Daniele: Eight. (After an inner struggle.)
Numa: Right! (Daniele shows a thousand dollars’ worth of perfect teeth.)
[Numa turns to Mu, who is not very bright for a Samoan.
Numa: What bones are affected by a Colles’s fracture?
[Mu groans and hesitates. He won’t give up, but Numa is tired of waiting, so he passes it to Tatoa, a dark, chunky Gilbertese who usually knows the answer.
Tatoa: The radius ulna.
[Sounds of approval from the whole class, and a rather shocked expression because Mu knows so little.
As an example of the steady, capable Fijian mind I think I should select Sowani, born a chief and mentally so well endowed that he became probably the outstanding one of the old School’s graduates. He served in the Gilbert and Ellices for some thirty years, and had been stationed there for a long time when I first met him. European doctors might come and go, but most of the Europeans wanted Sowani when they were sick. During the First World War he was made Acting Senior Medical Officer, the highest medical position in the Group. The Government appreciated his services by giving him a salary and allowance which permitted him a European standard of living. About the time I left Fiji he retired on a pension and was decorated by the King, quite a distinction for a native boy. When I made my survey he had completed his 20,000th operation for glands in the neck; his surgery was beautiful. Incoming Senior Medical Officers in the G. & E. were squeamish about being successors to the dark-skinned Practitioner. When patients called for him in preference to the white doctors, poor Sowani would remain the pattern of etiquette. “Mr. So-and-So had called for you, Doctor,” he would say; but when the white physician called, the patient was disappointed. One candid and sick Australian said, “Get out, you Son of Something! It’s Sowani I want.” Sowani was always to be counted on. He was a Fijian.

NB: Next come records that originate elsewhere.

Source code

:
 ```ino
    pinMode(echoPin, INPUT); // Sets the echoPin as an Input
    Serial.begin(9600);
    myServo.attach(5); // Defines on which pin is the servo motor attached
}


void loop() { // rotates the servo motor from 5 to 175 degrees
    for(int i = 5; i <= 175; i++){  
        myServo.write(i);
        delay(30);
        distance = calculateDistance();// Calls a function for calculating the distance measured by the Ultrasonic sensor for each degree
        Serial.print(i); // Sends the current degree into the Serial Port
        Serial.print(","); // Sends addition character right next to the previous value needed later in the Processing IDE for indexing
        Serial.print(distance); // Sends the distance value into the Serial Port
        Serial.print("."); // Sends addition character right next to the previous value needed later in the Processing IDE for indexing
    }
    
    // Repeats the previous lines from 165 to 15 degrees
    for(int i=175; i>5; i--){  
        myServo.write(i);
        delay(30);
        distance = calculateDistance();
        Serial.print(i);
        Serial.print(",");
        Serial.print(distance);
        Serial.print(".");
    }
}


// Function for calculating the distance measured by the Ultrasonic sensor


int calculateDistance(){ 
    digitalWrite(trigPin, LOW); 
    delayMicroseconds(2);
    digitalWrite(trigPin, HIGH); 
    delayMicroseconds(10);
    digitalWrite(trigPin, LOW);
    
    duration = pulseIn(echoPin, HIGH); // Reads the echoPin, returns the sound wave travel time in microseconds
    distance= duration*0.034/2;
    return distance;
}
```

When I looked over the classes in our growing school, with no intent to play favorites—for I think I know the contrasting virtues of these two fine races—I could not help but see that in practical application the Fijian was far superior to the Samoan and the Cook Islander. The latter were brilliant in theory, but set a Fijian to reasoning a thing out for himself and his conclusions were more apt to be right, for the slow logic of his mind was almost Scottish. Principal Clunie and I watched the work of one plum-colored Fijian named Ravuki. Ravuki wasn’t worth his salt, at first, and was too lazy to put on his own lavalava. But in his senior year he developed a burst of speed that was quite astonishing. He fairly shone in the preventive medicine course. He blazed his way forward at such a pace that he threatened the performance of Alo, a Tongan boy who had been the School’s wonder and had walked away with all the prizes. In the final examination Ravuki seemed to have the edge on Alo. I was afraid that my affection for Fiji had biased my judgment, so I ordered a second examination and called in two European physicians to sit with me as referees. This time the Fiji boy was so good that he was still talking when the two other judges made up their minds that he had won hands down.